* **FRAGMENTO SELECCIONADO**
-----

La película de Andrea Segre atraviesa la figura de Enrico Berlinguer sin interés por la estatua ni por el símbolo. Lo que aparece en pantalla no es el intento de reconstrucción solemne de un personaje histórico, sino una deriva serena hacia la pérdida de sentido. En ese trayecto, el poder político se presenta más como una estructura asfixiante que como una promesa transformadora. La acción no se empuja desde la épica, sino desde la persistencia. La voluntad no se impone, se erosiona.

Berlinguer aparece como una presencia contenida, que ocupa la escena sin esfuerzo. Segre evita los gestos enfáticos para dejar espacio a una fisura: la contradicción entre el ideal político y el lenguaje institucional. El líder comunista italiano, en lugar de ser representado desde sus logros o fracasos, se sitúa como un cuerpo desgastado por la burocracia y la prudencia. Todo lo que se le ofrece al espectador pasa por la resistencia al espectáculo.

La narración transcurre con un tempo sostenido, sin grandes alardes formales, en una Italia que permanece inmóvil incluso cuando los acontecimientos amenazan con desbordarla. En ese contexto, los personajes orbitan en torno a un Berlinguer que no se explica, que no seduce, que simplemente ocupa un lugar. Los miembros del Partido, los periodistas, los adversarios y hasta los propios votantes se relacionan con él como si ya supieran que no habrá transformación, solo insistencia.

Segre se apoya en una puesta en escena sobria, en la que el espacio tiene tanta relevancia como el gesto. Oficinas frías, salas sin dinamismo, calles repetidas: la Italia de los años 70 aparece como un territorio que ha dejado de imaginarse a sí mismo. El decorado histórico no está al servicio de la nostalgia, sino de una sensación de agotamiento. Todo parece resistirse a avanzar.

-----

* **REGISTROS APORTADOS**
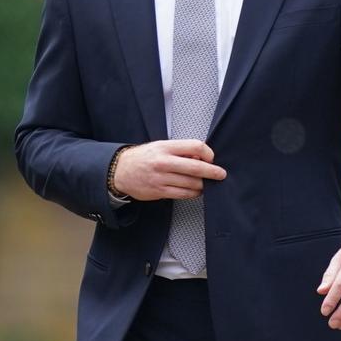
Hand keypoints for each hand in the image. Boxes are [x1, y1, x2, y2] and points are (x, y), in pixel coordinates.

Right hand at [110, 140, 226, 200]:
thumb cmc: (142, 158)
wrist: (120, 171)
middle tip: (220, 174)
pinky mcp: (160, 192)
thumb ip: (180, 151)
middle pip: (196, 167)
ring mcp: (161, 178)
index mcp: (165, 147)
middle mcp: (163, 162)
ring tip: (204, 183)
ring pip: (192, 183)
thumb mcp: (160, 147)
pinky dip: (194, 193)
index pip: (195, 146)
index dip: (207, 153)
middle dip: (213, 172)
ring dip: (203, 184)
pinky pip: (184, 194)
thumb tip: (201, 157)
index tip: (211, 158)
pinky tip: (195, 190)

-----

* **EJERCICIOS PROPUESTOS**
[A] Responde a partir del fragmento sobre Berlinguer:
(i) ¿Quién dirige la película?
(ii) ¿De qué década es la Italia que muestra la película?
(iii) ¿Entre qué dos términos se da la contradicción que Segre deja como fisura?
[B] Transcribe sin cambios el fragmento sobre Berlinguer entre "La narración transcurre" y "resistirse a avanzar.", ambos incluidos.
Los registros no son necesarios para resolver nada de lo que se plantea.

* **SOLUCIONES POR EJERCICIO**
[A]
(i) Andrea Segre.
(ii) De los años 70.
(iii) Entre el ideal político y el lenguaje institucional.

[B]
La narración transcurre con un tempo sostenido, sin grandes alardes formales, en una Italia que permanece inmóvil incluso cuando los acontecimientos amenazan con desbordarla. En ese contexto, los personajes orbitan en torno a un Berlinguer que no se explica, que no seduce, que simplemente ocupa un lugar. Los miembros del Partido, los periodistas, los adversarios y hasta los propios votantes se relacionan con él como si ya supieran que no habrá transformación, solo insistencia.

Segre se apoya en una puesta en escena sobria, en la que el espacio tiene tanta relevancia como el gesto. Oficinas frías, salas sin dinamismo, calles repetidas: la Italia de los años 70 aparece como un territorio que ha dejado de imaginarse a sí mismo. El decorado histórico no está al servicio de la nostalgia, sino de una sensación de agotamiento. Todo parece resistirse a avanzar.